***** Section de texte *****

L’Est et l’Ouest se rencontrent à mi-parcours de la Route de la soie
Rebâtir l’économie afghane à l’aide des NUPPEC par Jeremy Brooks

Deux semaines après la capture par la coalition dirigée par les É.-U. de la capitale de l’Iraq, Baghdad, en 2003, Philip Smith fut dépêché dans la ville de Basra par le gouvernement britannique. Vétéran des services financiers et de l’immobilier, il avait pris sa retraite, une dizaine d’années auparavant, s’était réinstallé de la Californie à Moscou en 2000, et était devenu consultant auprès de banques dans toute l’Europe orientale et le Moyen-Orient. Les Britanniques s’étaient tournés vers M. Smith pour rétablir les systèmes de paiement à Basra, organiser ensuite l’élection après le régime de Saddam Hussein, établir des budgets pour les bureaux du futur président et premier ministre et restaurer le système bancaire.

Si aucune de ces tâches n’était simple, la dernière s’avérait particulièrement épineuse dans le contexte du récent coup d’état; les systèmes de paiement étaient paralysés et des pillards avaient assiégé la banque centrale avant de l’incendier. Imperturbable, M. Smith entreprit la tâche de rétablir une priorité cruciale, celle de voir à ce que l’argent soit remis aux citoyens sous forme de salaires, pensions, etc. Durant les réparations de la banque vandalisée, M. Smith dirigea une équipe chargée de relancer les flux monétaires dans les rues. Cette tâche fut accomplie à même un camion et des contenants d’entreposage.

« Notre système a réussi, dit M. Smith, diplômé en comptabilité et finances, sciences économiques appliquées et immobilier. Nous avons payé les employés de l’état, des sociétés pétrolières et les enseignants. Certains n’ont jamais manqué une période de paie . . . nous avons distribué ainsi environ 40 à 50 millions de dollars en espèces chaque mois . . . . Nous avons montré aux gens du coin comment mettre sur pied un système bancaire. »

Ce bienfait inappréciable pour les gens du coin ne fut pas trop bien reçu par les Américains à Baghdad qui étaient d’avis que ce financement éclair arrivait trop rapidement, explique M. Smith. « À Baghdad, ils n’ont pas vraiment compris. Nous avons été critiqués assez sévèrement et on nous a demandé de ralentir. » Il ne s’en est pas trop soucié. Il avait été embauché par la Grande-Bretagne pour aider les Iraquiens et il a livré tel que promis.

Depuis sa première incursion dans le domaine de l’aide au développement international à la fin des années 1990 à titre de retraité devenu bénévole, M. Smith, maintenant âgé de 70 ans, a enseigné à des banquiers de pays comme le Kosovo et le Kyrgyzstan les normes bancaires internationales, il les a aidés à établir des professions d’évaluation, il a introduit les hypothèques (sa propre hypothèque pour son logement à Moscou ayant la distinction d’être la quatrième à y être émise) et il a donné des séminaires sur tous les sujets depuis la comptabilité jusqu’à l’évaluation du risque.

***** Données enregistrées *****

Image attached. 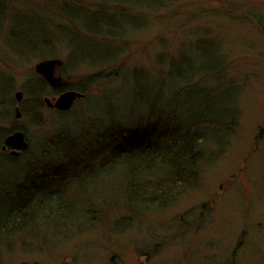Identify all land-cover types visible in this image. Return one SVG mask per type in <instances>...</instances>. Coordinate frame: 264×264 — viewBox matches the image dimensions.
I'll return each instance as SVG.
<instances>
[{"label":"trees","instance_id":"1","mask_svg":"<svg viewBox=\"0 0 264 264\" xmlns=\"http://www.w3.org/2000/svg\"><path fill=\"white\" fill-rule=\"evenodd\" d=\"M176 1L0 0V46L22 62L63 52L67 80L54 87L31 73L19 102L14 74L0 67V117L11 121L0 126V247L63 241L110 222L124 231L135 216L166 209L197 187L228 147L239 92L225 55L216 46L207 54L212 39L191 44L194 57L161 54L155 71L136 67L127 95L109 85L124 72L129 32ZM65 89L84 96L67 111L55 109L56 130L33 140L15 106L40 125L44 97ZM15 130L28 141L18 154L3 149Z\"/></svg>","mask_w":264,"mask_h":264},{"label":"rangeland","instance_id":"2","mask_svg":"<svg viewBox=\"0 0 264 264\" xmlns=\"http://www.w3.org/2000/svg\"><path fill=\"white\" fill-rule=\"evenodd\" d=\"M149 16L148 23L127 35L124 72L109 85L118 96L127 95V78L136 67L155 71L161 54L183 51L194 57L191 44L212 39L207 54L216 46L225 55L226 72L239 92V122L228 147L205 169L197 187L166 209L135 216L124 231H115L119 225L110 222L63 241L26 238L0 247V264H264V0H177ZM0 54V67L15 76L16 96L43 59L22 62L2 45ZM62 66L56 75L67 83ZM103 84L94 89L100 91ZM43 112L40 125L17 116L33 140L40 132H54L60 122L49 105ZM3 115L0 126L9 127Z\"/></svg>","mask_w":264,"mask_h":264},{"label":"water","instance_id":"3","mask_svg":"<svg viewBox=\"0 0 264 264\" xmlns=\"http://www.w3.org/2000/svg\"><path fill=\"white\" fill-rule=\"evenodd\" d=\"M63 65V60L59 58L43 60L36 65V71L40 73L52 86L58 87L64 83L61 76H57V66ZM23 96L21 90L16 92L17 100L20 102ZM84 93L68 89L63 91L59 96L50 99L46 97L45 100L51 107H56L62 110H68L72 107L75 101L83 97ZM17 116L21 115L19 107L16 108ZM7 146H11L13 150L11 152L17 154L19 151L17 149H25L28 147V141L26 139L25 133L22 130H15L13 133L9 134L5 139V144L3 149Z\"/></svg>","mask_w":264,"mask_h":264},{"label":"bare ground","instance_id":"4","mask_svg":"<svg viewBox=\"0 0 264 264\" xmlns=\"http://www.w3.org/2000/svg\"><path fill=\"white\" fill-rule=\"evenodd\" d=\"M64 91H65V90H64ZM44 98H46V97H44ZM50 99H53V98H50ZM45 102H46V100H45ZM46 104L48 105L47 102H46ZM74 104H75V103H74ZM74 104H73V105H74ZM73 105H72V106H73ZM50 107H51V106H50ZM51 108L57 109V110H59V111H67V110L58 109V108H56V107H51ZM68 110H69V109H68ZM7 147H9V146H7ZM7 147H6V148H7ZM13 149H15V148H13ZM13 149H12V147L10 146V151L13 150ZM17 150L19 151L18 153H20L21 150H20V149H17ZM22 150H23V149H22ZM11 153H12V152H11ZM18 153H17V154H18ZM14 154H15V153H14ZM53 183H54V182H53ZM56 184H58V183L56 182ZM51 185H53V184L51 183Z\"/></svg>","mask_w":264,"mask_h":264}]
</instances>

*****

_Consignes écrites_
1. Résumez en quelques phrases le paragraphe de l'article qui débute par « Si aucune de ces tâches », sans perdre ses faits principaux.
2. Recopiez à l'identique le passage de l'article qui commence à « L’Est et l’Ouest » et se termine à « le système bancaire. ».
Les lignes ne servent à rien ici.

_Réponses aux consignes_
1. La dernière tâche, restaurer le système bancaire, était particulièrement difficile après le récent coup d'état. Les systèmes de paiement étaient paralysés, et des pillards avaient assiégé puis incendié la banque centrale. M. Smith s'attaqua à la priorité de verser l'argent aux citoyens sous forme de salaires, de pensions, etc. Pendant la réparation de la banque, il dirigea une équipe qui relança les flux monétaires dans les rues, à partir d'un camion et de contenants d'entreposage.

2.
L’Est et l’Ouest se rencontrent à mi-parcours de la Route de la soie
Rebâtir l’économie afghane à l’aide des NUPPEC par Jeremy Brooks

Deux semaines après la capture par la coalition dirigée par les É.-U. de la capitale de l’Iraq, Baghdad, en 2003, Philip Smith fut dépêché dans la ville de Basra par le gouvernement britannique. Vétéran des services financiers et de l’immobilier, il avait pris sa retraite, une dizaine d’années auparavant, s’était réinstallé de la Californie à Moscou en 2000, et était devenu consultant auprès de banques dans toute l’Europe orientale et le Moyen-Orient. Les Britanniques s’étaient tournés vers M. Smith pour rétablir les systèmes de paiement à Basra, organiser ensuite l’élection après le régime de Saddam Hussein, établir des budgets pour les bureaux du futur président et premier ministre et restaurer le système bancaire.